II – A CORRETA VISÃO SOBRE PROSPERIDADE DOS ÍMPIOS NA VIDA DEBAIXO DO SOL
– Salomão tem convicção de que Deus está no controle de todas as coisas, de que todos serão julgados pelo Senhor por aquilo que fazem na vida debaixo do sol, mas também reconhece que, para todo propósito, há tempo e modo (Ec.8:6) e, por isso mesmo, nem sempre o juízo sobre a má obra é executado de imediato (Ec.8:11).
– Como há uma aparente “demora” na execução do juízo divino, isto acaba estimulando a prática do mal, pois se tem uma sensação de impunidade, sensação esta, entretanto, que não pode contaminar aqueles que buscam adquirir a sabedoria, que querem ver “o reino de Deus”, ou seja, a soberania divina sobre todas as coisas, algo que somente alcançam aqueles que nascem de novo (Jo.3:3).
– Quem vê o reino de Deus sabe que, apesar de toda a demora aparente no julgamento dos ímpios, “…Deus existe. E: Deus é verdadeiramente Deus, quer dizer, Ele tem nas Suas mãos os cordelinhos do mundo…” (BENTO XVI. Jesus de Nazaré: primeira parte – do batismo no Jordão à transfiguração, p.64).
– Por isso, o pregador, ao ver a aparente impunidade no mundo, não hesita em afirmar que “ainda que o pecador faça mal, cem vezes, e os dias se lhe prolonguem, eu sei com certeza que bem sucede aos que temem a Deus, aos que temerem diante d’Ele, mas ao ímpio não irá bem, e ele não prolongará os seus dias; será como a sombra, visto que ele não teme diante de Deus” (Ec.8:12,13).

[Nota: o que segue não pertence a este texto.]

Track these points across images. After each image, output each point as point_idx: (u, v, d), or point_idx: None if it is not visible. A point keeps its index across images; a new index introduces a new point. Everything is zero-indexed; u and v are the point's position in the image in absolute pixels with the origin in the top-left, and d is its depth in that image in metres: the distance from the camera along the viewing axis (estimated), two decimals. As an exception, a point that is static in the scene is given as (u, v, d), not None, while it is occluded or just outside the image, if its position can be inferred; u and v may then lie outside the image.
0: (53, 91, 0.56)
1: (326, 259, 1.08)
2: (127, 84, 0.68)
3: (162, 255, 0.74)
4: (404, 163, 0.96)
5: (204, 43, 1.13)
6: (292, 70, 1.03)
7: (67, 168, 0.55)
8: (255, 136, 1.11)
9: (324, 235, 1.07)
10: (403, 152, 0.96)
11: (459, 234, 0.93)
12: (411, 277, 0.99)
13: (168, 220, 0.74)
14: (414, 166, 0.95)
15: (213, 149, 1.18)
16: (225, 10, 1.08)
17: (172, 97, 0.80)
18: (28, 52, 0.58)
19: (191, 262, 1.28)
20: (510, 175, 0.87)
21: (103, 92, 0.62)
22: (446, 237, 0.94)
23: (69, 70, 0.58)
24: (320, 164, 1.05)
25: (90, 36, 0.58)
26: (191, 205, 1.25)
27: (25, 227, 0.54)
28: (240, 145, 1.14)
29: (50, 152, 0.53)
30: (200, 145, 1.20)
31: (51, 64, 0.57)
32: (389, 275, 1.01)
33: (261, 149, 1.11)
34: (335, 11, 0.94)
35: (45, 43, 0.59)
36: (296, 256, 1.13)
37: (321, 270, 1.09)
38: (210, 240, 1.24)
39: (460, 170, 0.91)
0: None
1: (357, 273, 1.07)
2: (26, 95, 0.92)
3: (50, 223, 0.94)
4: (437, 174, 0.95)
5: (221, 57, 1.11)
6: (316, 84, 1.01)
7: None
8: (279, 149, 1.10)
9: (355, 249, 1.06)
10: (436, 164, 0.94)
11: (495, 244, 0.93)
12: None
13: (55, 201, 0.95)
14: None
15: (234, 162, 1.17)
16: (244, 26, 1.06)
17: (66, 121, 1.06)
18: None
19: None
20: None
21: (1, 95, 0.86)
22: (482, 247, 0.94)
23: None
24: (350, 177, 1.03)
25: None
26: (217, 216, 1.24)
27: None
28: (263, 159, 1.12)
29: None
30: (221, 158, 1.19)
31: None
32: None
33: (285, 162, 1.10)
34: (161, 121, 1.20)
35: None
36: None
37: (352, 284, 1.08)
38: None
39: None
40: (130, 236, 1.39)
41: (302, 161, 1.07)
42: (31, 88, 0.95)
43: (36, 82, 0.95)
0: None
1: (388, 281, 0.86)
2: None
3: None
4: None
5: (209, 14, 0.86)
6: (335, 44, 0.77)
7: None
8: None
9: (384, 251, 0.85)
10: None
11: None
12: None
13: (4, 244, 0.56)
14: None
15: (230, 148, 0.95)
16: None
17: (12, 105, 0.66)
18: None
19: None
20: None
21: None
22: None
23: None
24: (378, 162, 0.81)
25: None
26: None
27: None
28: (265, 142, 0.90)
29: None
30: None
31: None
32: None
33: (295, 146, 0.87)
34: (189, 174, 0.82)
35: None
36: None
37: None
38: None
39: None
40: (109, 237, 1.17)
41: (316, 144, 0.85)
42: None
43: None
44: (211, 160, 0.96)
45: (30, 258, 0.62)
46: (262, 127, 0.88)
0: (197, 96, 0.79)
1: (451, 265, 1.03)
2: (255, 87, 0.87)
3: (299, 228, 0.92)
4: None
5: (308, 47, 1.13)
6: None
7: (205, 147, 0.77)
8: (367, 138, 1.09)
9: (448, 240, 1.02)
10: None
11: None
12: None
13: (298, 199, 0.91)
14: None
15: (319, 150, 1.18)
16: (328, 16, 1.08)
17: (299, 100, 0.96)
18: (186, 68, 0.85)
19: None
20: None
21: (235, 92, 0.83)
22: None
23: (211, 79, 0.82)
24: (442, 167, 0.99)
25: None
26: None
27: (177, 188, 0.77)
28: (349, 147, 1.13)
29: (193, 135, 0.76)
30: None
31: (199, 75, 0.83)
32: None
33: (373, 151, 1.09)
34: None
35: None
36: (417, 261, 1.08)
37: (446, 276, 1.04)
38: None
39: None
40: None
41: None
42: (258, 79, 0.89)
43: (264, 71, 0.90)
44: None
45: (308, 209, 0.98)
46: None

– Esta afirmação do pregador não era movida pelo que ele via, mas, sim, pela fé, pela confiança que tinha em Deus. Vemos aqui, claramente, que é preciso ter uma visão de fé para superar as situações injustas que se veem diariamente no mundo, pois este mundo está no maligno (I Jo.5:19), de sorte que não podemos esperar que se faça justiça por aqui.

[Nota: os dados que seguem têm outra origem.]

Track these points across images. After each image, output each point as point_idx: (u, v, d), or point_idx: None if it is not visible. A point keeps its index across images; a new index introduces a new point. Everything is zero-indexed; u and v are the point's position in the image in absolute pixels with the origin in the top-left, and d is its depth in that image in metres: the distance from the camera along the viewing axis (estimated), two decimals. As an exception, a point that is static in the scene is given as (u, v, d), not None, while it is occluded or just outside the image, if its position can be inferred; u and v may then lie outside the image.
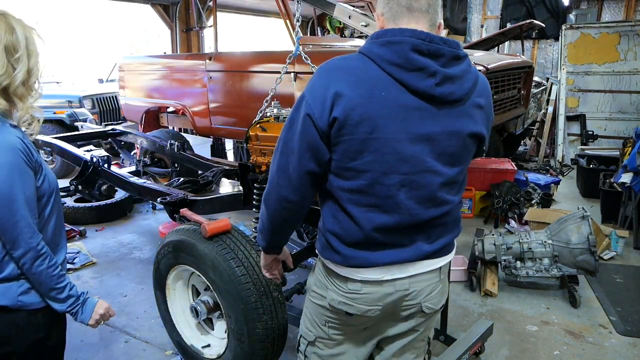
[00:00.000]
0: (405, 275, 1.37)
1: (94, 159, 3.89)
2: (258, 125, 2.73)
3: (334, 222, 1.35)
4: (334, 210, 1.35)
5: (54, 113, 6.91)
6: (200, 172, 4.06)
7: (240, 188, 2.96)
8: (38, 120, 1.49)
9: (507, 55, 6.80)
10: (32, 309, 1.46)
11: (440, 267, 1.43)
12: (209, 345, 2.50)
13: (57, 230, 1.56)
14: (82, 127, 5.97)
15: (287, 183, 1.31)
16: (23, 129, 1.45)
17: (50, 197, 1.50)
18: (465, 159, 1.36)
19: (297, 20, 3.01)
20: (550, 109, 7.32)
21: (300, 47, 3.08)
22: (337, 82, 1.21)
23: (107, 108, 7.56)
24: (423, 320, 1.50)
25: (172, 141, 4.38)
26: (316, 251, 1.47)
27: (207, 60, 4.65)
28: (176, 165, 4.89)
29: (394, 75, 1.21)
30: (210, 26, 9.87)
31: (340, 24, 11.47)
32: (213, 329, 2.56)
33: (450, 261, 1.50)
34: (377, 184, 1.27)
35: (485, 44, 6.53)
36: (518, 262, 3.35)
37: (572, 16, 9.41)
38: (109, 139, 5.28)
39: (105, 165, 3.90)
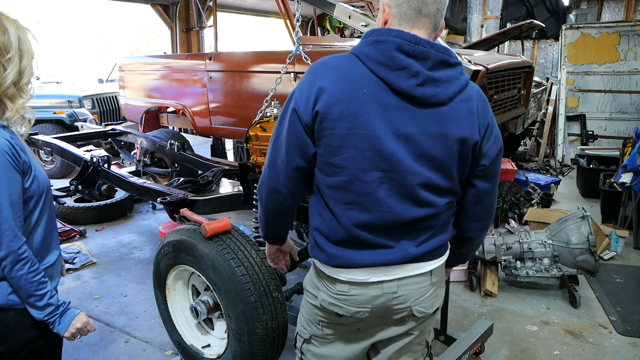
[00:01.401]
0: (392, 278, 1.36)
1: (94, 159, 3.88)
2: (258, 125, 2.72)
3: (320, 219, 1.38)
4: (319, 208, 1.38)
5: (54, 113, 6.91)
6: (200, 172, 4.06)
7: (240, 188, 2.95)
8: (29, 121, 1.48)
9: (507, 55, 6.80)
10: (21, 309, 1.45)
11: (431, 271, 1.41)
12: (209, 345, 2.50)
13: (49, 231, 1.55)
14: (82, 127, 5.96)
15: (276, 176, 1.38)
16: (14, 129, 1.44)
17: (40, 198, 1.49)
18: (451, 164, 1.32)
19: (297, 20, 3.00)
20: (550, 109, 7.32)
21: (300, 47, 3.08)
22: (321, 78, 1.26)
23: (107, 108, 7.56)
24: (416, 325, 1.48)
25: (172, 141, 4.38)
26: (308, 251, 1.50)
27: (207, 60, 4.65)
28: (176, 165, 4.89)
29: (377, 73, 1.24)
30: (210, 26, 9.88)
31: (340, 24, 11.47)
32: (213, 329, 2.56)
33: (444, 263, 1.48)
34: (357, 180, 1.29)
35: (485, 44, 6.53)
36: (518, 262, 3.36)
37: (572, 16, 9.41)
38: (109, 139, 5.27)
39: (105, 165, 3.89)
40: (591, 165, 5.86)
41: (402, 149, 1.26)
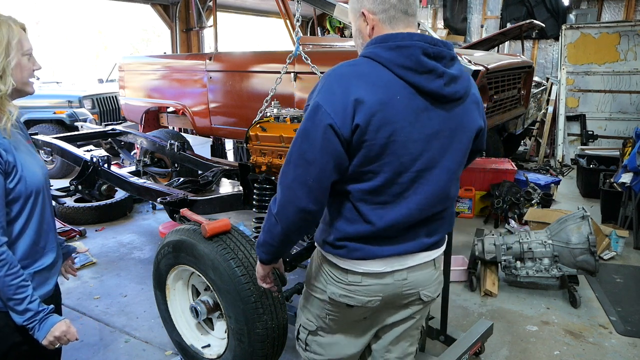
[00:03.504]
0: (404, 267, 1.42)
1: (94, 159, 3.88)
2: (258, 125, 2.72)
3: (341, 219, 1.37)
4: (342, 209, 1.37)
5: (54, 113, 6.91)
6: (200, 172, 4.06)
7: (240, 188, 2.95)
8: (9, 117, 1.42)
9: (507, 55, 6.80)
10: (6, 312, 1.43)
11: (434, 258, 1.49)
12: (209, 345, 2.50)
13: (42, 232, 1.51)
14: (82, 127, 5.96)
15: (305, 194, 1.29)
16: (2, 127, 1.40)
17: (27, 199, 1.45)
18: (467, 153, 1.44)
19: (297, 20, 3.00)
20: (550, 109, 7.32)
21: (300, 47, 3.08)
22: (355, 89, 1.23)
23: (107, 108, 7.56)
24: (420, 308, 1.54)
25: (172, 141, 4.38)
26: (316, 244, 1.48)
27: (207, 60, 4.65)
28: (176, 165, 4.89)
29: (405, 78, 1.25)
30: (210, 26, 9.86)
31: (340, 24, 11.47)
32: (213, 329, 2.56)
33: (443, 255, 1.57)
34: (392, 183, 1.31)
35: (485, 44, 6.52)
36: (518, 262, 3.35)
37: (572, 16, 9.41)
38: (109, 139, 5.27)
39: (105, 165, 3.89)
40: (591, 165, 5.86)
41: (433, 147, 1.32)
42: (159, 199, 2.94)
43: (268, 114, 2.81)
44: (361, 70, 1.27)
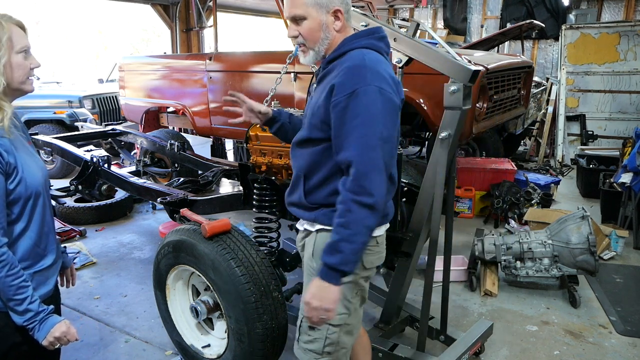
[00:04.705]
0: None
1: (94, 159, 3.88)
2: (258, 125, 2.72)
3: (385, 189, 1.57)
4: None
5: (54, 113, 6.91)
6: (200, 172, 4.06)
7: (240, 188, 2.95)
8: (4, 114, 1.40)
9: (507, 55, 6.80)
10: (6, 312, 1.43)
11: None
12: (209, 345, 2.50)
13: (43, 234, 1.51)
14: (82, 127, 5.97)
15: (386, 172, 1.46)
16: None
17: (28, 200, 1.45)
18: None
19: (297, 20, 3.00)
20: (550, 109, 7.32)
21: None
22: (390, 71, 1.52)
23: (107, 108, 7.56)
24: None
25: (172, 141, 4.38)
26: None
27: (207, 60, 4.66)
28: (176, 165, 4.89)
29: (387, 60, 1.58)
30: (210, 26, 9.88)
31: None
32: (213, 329, 2.56)
33: None
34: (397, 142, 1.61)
35: (485, 44, 6.53)
36: (518, 262, 3.35)
37: (572, 16, 9.41)
38: (109, 139, 5.27)
39: (105, 165, 3.89)
40: (591, 165, 5.86)
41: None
42: (159, 199, 2.94)
43: (268, 114, 2.80)
44: (377, 57, 1.53)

– Quem não anda por fé, mas por vista está no caminho diametralmente oposto do que deve ser seguido pelo servo de Deus (II Co.5:7). O verdadeiro discípulo de Cristo tem olhos espirituais, que contemplam o invisível, a exemplo de Moisés (Hb.11:27), pois a fé é a prova das coisas que não se veem (Hb.11:1).

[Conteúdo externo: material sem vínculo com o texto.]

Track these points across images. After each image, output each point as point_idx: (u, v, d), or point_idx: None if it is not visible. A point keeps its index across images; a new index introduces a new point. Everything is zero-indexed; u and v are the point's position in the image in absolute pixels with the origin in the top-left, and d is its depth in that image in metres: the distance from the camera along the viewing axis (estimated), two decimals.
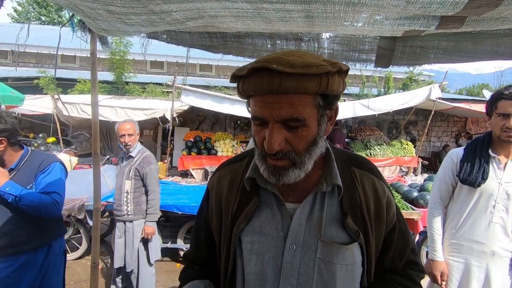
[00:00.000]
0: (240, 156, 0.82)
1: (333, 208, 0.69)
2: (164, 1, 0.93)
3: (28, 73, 7.58)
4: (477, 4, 0.72)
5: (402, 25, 0.93)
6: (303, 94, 0.59)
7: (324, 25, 1.01)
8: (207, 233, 0.81)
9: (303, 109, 0.60)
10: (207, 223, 0.80)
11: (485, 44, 1.22)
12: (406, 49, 1.33)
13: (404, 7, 0.76)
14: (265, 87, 0.58)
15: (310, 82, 0.57)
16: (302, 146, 0.62)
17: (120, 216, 2.55)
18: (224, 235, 0.73)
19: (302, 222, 0.67)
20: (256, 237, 0.68)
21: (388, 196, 0.74)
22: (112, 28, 1.33)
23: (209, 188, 0.81)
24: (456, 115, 9.52)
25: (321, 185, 0.68)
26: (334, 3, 0.79)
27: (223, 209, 0.75)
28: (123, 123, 2.56)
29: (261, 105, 0.61)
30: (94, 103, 1.84)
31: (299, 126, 0.61)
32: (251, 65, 0.58)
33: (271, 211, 0.69)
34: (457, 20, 0.88)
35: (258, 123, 0.64)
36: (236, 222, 0.70)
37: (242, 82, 0.62)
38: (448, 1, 0.72)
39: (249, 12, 0.95)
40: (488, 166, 1.52)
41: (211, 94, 6.39)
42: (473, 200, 1.54)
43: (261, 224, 0.69)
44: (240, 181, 0.74)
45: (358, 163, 0.76)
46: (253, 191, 0.71)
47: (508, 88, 1.45)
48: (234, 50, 1.75)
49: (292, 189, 0.70)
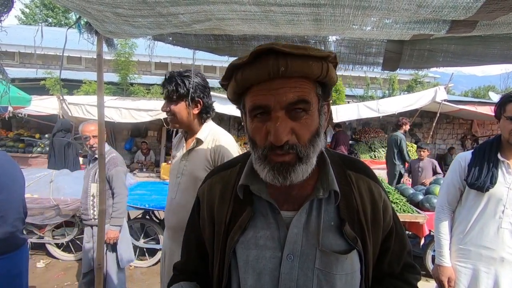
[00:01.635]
0: (231, 163, 0.79)
1: (330, 215, 0.67)
2: (172, 4, 0.93)
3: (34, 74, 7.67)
4: (490, 8, 0.71)
5: (412, 29, 0.92)
6: (306, 79, 0.60)
7: (332, 28, 1.01)
8: (198, 243, 0.78)
9: (307, 93, 0.60)
10: (198, 234, 0.77)
11: (495, 48, 1.20)
12: (414, 52, 1.31)
13: (415, 11, 0.75)
14: (270, 71, 0.57)
15: (314, 64, 0.58)
16: (307, 136, 0.61)
17: (87, 220, 2.46)
18: (217, 247, 0.70)
19: (299, 231, 0.64)
20: (251, 248, 0.65)
21: (384, 199, 0.72)
22: (118, 31, 1.33)
23: (199, 197, 0.78)
24: (461, 118, 9.43)
25: (318, 191, 0.66)
26: (344, 6, 0.78)
27: (215, 219, 0.71)
28: (87, 124, 2.44)
29: (264, 93, 0.59)
30: (100, 104, 1.84)
31: (303, 113, 0.60)
32: (254, 50, 0.58)
33: (266, 220, 0.66)
34: (468, 25, 0.86)
35: (259, 116, 0.61)
36: (230, 233, 0.67)
37: (242, 71, 0.60)
38: (461, 5, 0.70)
39: (256, 15, 0.95)
40: (497, 171, 1.50)
41: (215, 95, 6.41)
42: (482, 205, 1.53)
43: (256, 235, 0.66)
44: (232, 189, 0.71)
45: (353, 166, 0.73)
46: (247, 199, 0.68)
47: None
48: (239, 52, 1.74)
49: (287, 196, 0.68)
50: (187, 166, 1.44)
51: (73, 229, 3.56)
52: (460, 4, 0.70)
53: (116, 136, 8.59)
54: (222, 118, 8.68)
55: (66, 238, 3.55)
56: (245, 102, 0.64)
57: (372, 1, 0.72)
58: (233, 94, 0.66)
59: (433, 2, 0.70)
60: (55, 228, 3.55)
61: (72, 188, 3.60)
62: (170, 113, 1.45)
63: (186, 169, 1.44)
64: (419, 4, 0.71)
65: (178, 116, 1.45)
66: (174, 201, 1.44)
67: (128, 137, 8.96)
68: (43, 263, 3.49)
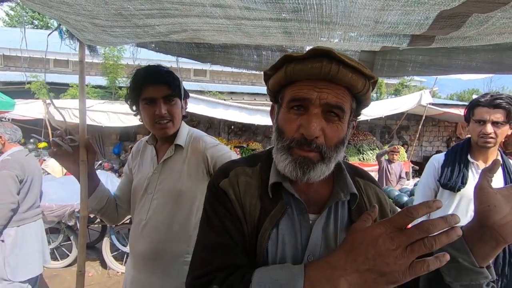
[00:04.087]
0: (249, 161, 0.76)
1: (345, 219, 0.69)
2: (147, 16, 0.96)
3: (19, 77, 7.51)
4: (441, 25, 0.76)
5: (376, 41, 0.98)
6: (347, 91, 0.64)
7: (303, 40, 1.05)
8: (241, 235, 0.67)
9: (345, 103, 0.64)
10: (239, 226, 0.67)
11: (458, 59, 1.28)
12: (385, 62, 1.38)
13: (374, 26, 0.80)
14: (322, 71, 0.60)
15: (359, 79, 0.62)
16: (335, 140, 0.64)
17: None
18: (248, 243, 0.67)
19: (319, 233, 0.67)
20: (279, 245, 0.66)
21: (390, 204, 0.77)
22: (98, 39, 1.35)
23: (225, 189, 0.69)
24: (447, 120, 9.69)
25: (339, 194, 0.68)
26: (308, 21, 0.83)
27: (244, 212, 0.68)
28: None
29: (309, 88, 0.62)
30: (82, 110, 1.84)
31: (336, 118, 0.63)
32: (312, 48, 0.62)
33: (291, 220, 0.67)
34: (427, 38, 0.92)
35: (295, 108, 0.64)
36: (260, 229, 0.65)
37: (294, 64, 0.63)
38: (414, 22, 0.76)
39: (229, 27, 0.98)
40: (468, 171, 1.58)
41: (205, 99, 6.42)
42: (454, 204, 1.59)
43: (284, 232, 0.66)
44: (256, 187, 0.70)
45: (359, 173, 0.78)
46: (276, 197, 0.68)
47: (485, 96, 1.51)
48: (221, 60, 1.78)
49: (308, 199, 0.70)
50: (164, 180, 1.20)
51: (59, 236, 3.51)
52: (412, 21, 0.75)
53: (104, 141, 8.47)
54: (213, 122, 8.68)
55: (51, 245, 3.48)
56: (286, 93, 0.67)
57: (333, 17, 0.77)
58: (277, 85, 0.68)
59: (388, 19, 0.75)
60: None
61: (57, 194, 3.54)
62: (166, 117, 1.19)
63: (163, 183, 1.20)
64: (376, 20, 0.76)
65: (176, 120, 1.22)
66: (145, 223, 1.18)
67: (116, 141, 8.85)
68: None
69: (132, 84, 1.23)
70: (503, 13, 0.63)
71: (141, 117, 1.27)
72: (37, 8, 1.04)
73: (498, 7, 0.59)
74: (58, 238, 3.48)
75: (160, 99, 1.18)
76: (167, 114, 1.19)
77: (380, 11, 0.70)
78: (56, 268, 3.54)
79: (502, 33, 0.84)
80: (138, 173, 1.30)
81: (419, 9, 0.68)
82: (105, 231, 3.78)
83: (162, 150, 1.28)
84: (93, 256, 3.85)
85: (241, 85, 11.35)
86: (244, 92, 9.25)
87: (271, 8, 0.72)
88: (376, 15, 0.73)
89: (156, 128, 1.21)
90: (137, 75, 1.23)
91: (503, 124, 1.47)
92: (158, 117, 1.18)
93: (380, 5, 0.67)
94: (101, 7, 0.93)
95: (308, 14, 0.75)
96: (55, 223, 3.34)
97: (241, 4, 0.72)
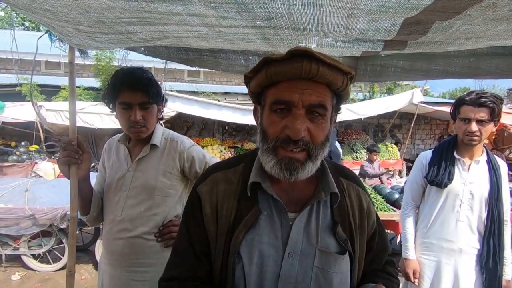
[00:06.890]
0: (234, 162, 0.79)
1: (327, 217, 0.71)
2: (128, 24, 0.98)
3: (9, 79, 7.43)
4: (408, 31, 0.80)
5: (352, 47, 1.01)
6: (327, 88, 0.66)
7: (283, 45, 1.08)
8: (202, 240, 0.72)
9: (327, 101, 0.66)
10: (202, 231, 0.72)
11: (438, 64, 1.32)
12: (368, 67, 1.41)
13: (345, 33, 0.83)
14: (302, 71, 0.62)
15: (338, 76, 0.64)
16: (321, 138, 0.66)
17: None
18: (220, 245, 0.70)
19: (300, 230, 0.68)
20: (255, 245, 0.67)
21: (368, 205, 0.79)
22: (84, 44, 1.36)
23: (200, 194, 0.73)
24: (439, 118, 9.81)
25: (320, 194, 0.70)
26: (283, 28, 0.86)
27: (218, 218, 0.71)
28: None
29: (291, 89, 0.64)
30: (72, 112, 1.84)
31: (319, 117, 0.65)
32: (291, 50, 0.63)
33: (271, 219, 0.69)
34: (400, 43, 0.96)
35: (278, 111, 0.65)
36: (235, 232, 0.68)
37: (274, 66, 0.64)
38: (382, 28, 0.79)
39: (209, 34, 1.01)
40: (454, 168, 1.62)
41: (198, 100, 6.42)
42: (441, 200, 1.64)
43: (261, 233, 0.68)
44: (236, 187, 0.72)
45: (344, 174, 0.80)
46: (253, 198, 0.70)
47: (470, 94, 1.55)
48: (209, 64, 1.80)
49: (290, 198, 0.72)
50: (139, 177, 1.24)
51: (51, 239, 3.48)
52: (381, 27, 0.79)
53: (97, 142, 8.42)
54: (207, 123, 8.68)
55: (43, 249, 3.46)
56: (267, 95, 0.68)
57: (305, 24, 0.80)
58: (258, 86, 0.70)
59: (358, 25, 0.78)
60: (31, 238, 3.46)
61: (48, 196, 3.53)
62: (140, 122, 1.22)
63: (138, 181, 1.24)
64: (346, 27, 0.80)
65: (150, 124, 1.26)
66: (119, 219, 1.22)
67: None
68: (19, 276, 3.40)
69: (111, 85, 1.25)
70: (461, 21, 0.67)
71: (117, 117, 1.30)
72: (23, 12, 1.06)
73: (454, 16, 0.63)
74: (50, 241, 3.46)
75: (136, 105, 1.20)
76: (141, 120, 1.21)
77: (348, 18, 0.73)
78: (48, 271, 3.53)
79: (469, 38, 0.88)
80: (111, 171, 1.32)
81: (384, 17, 0.71)
82: (98, 233, 3.77)
83: (135, 149, 1.32)
84: (86, 259, 3.84)
85: (235, 86, 11.36)
86: (238, 92, 9.26)
87: (244, 16, 0.75)
88: (345, 22, 0.77)
89: (130, 131, 1.26)
90: (116, 77, 1.24)
91: (488, 122, 1.50)
92: (133, 122, 1.21)
93: (346, 13, 0.70)
94: (82, 15, 0.95)
95: (280, 21, 0.78)
96: (47, 226, 3.32)
97: (215, 13, 0.75)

– O pregador, realista e observador como era, estava a ver, na vida debaixo do sol, que “há justos a quem sucede segundo as obras dos ímpios, e há ímpios a quem sucede segundo as obras dos justos” (Ec.8:14). Quantas vezes vemos os ímpios cometerem injustiças, maldades e, aparentemente, terem êxito e sucesso, sendo até admirados por isso, algo, aliás, que cada vez mais acontece em nosso mundo, onde a iniquidade está a se multiplicar (Mt.24:12).
– Muitos, ao perceberem que, por terem praticado o mal, os ímpios alcançam posições de destaque e vantagens inúmeras em virtude das maldades praticadas, desencantam-se com Deus e perdem seu fervor espiritual, passando, inclusive, senão a invejar os ímpios por causa de seu sucesso (Sl.73:3; Ec.4:4), também a imitá-los, a fim de que tenham o mesmo êxito, abandonando, deste modo, a vida de santidade, a vida de separação do pecado.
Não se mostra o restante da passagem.